Tekst strony |
Nowy Telegraf Warszawski

sobota, 9 listopada, 2024

Tusk kontra Trzaskowski, dylemat PiS, kto spoza PO-PiSu? Prezydencka giełda ruszyła.

Donald Tusk bądź Rafał Trzaskowski z Koalicji Obywatelskiej. Mariusz Błaszczak, Mateusz Morawiecki, któryś z młodych wilczków PiS. Sławomir Mentzen z Konfederacji. Szymon Hołownia z Trzeciej Drogi, a może jednak Władysław Kosiniak-Kamysz z PSL? Ruszyła giełda nazwisk przed wyborami prezydenckimi 2025 roku.

Na razie najbardziej prawdopodobnym scenariuszem jest start Rafała Trzaskowskiego jako kandydata Koalicji Obywatelskiej. Prezydent Warszawy nieznacznie przegrał wybory prezydenckie w 2020 roku. Jest jednym z najpopularniejszych polityków obozu władzy. Ma mniejszy elektorat negatywny niż premier Donald Tusk. W dodatku szef rządu kategorycznie zaprzeczył, by miał prezydenckie ambicje. Zdaniem ekspertów start premiera jest możliwy, ale tylko jako kandydata całej koalicji – a więc z poparciem lewicy i Trzeciej Drogi. Pojawia się też nazwisko ministra spraw zagranicznych, Radosława Sikorskiego. Szef dyplomacji nie ma jednak zaplecza politycznego, a wśród wyborców kojarzony jest jako fighter, co mocno ogranicza tak ważne w wyborach prezydenckich poszerzanie bazy politycznej.

Dane |
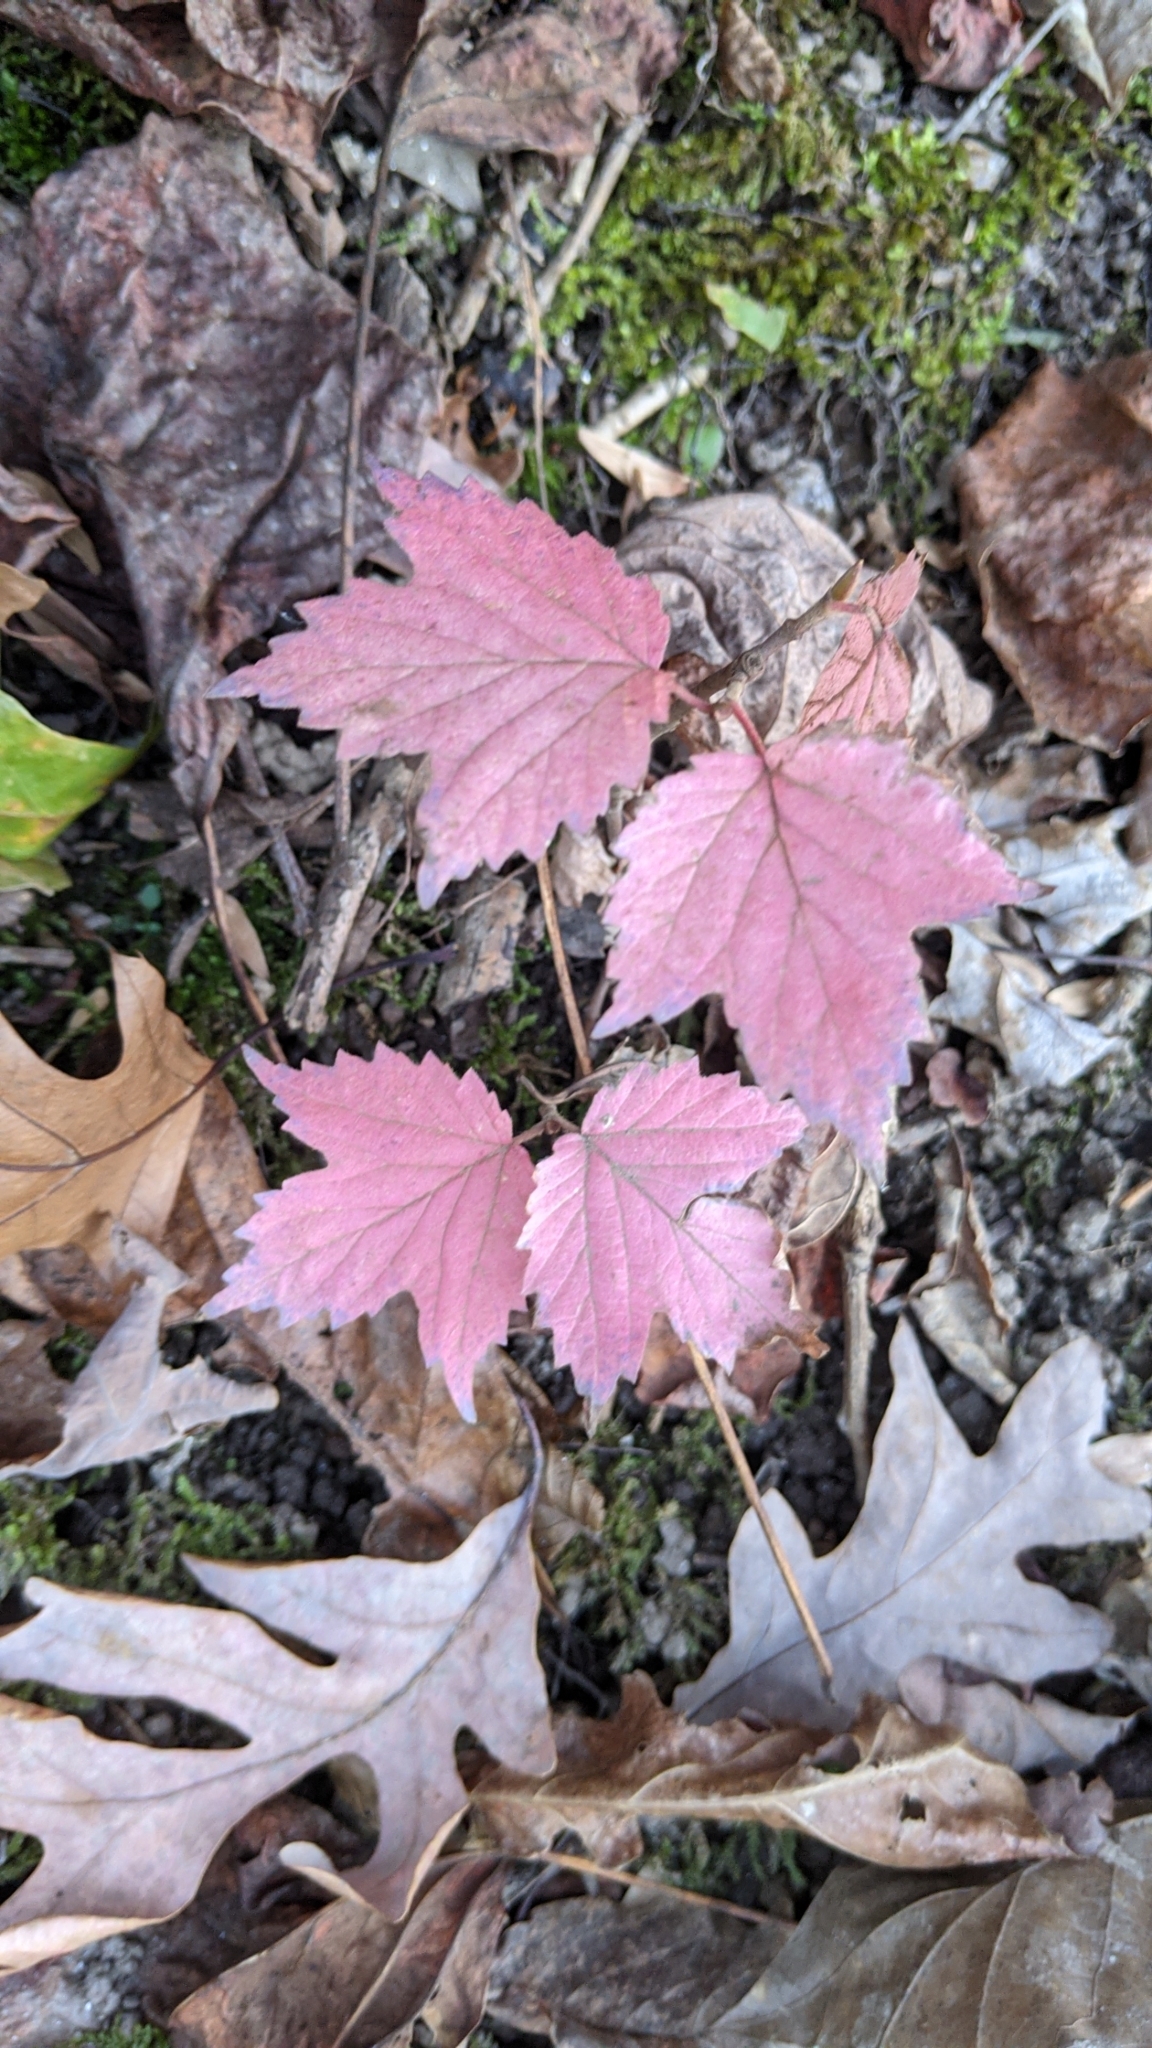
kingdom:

Zadanie | Przepisz cały artykuł o prezydenckiej giełdzie nazwisk bez żadnych zmian, od nazwy gazety do ostatniego zdania.

Odpowiedź |
Nowy Telegraf Warszawski

sobota, 9 listopada, 2024

Tusk kontra Trzaskowski, dylemat PiS, kto spoza PO-PiSu? Prezydencka giełda ruszyła.

Donald Tusk bądź Rafał Trzaskowski z Koalicji Obywatelskiej. Mariusz Błaszczak, Mateusz Morawiecki, któryś z młodych wilczków PiS. Sławomir Mentzen z Konfederacji. Szymon Hołownia z Trzeciej Drogi, a może jednak Władysław Kosiniak-Kamysz z PSL? Ruszyła giełda nazwisk przed wyborami prezydenckimi 2025 roku.

Na razie najbardziej prawdopodobnym scenariuszem jest start Rafała Trzaskowskiego jako kandydata Koalicji Obywatelskiej. Prezydent Warszawy nieznacznie przegrał wybory prezydenckie w 2020 roku. Jest jednym z najpopularniejszych polityków obozu władzy. Ma mniejszy elektorat negatywny niż premier Donald Tusk. W dodatku szef rządu kategorycznie zaprzeczył, by miał prezydenckie ambicje. Zdaniem ekspertów start premiera jest możliwy, ale tylko jako kandydata całej koalicji – a więc z poparciem lewicy i Trzeciej Drogi. Pojawia się też nazwisko ministra spraw zagranicznych, Radosława Sikorskiego. Szef dyplomacji nie ma jednak zaplecza politycznego, a wśród wyborców kojarzony jest jako fighter, co mocno ogranicza tak ważne w wyborach prezydenckich poszerzanie bazy politycznej.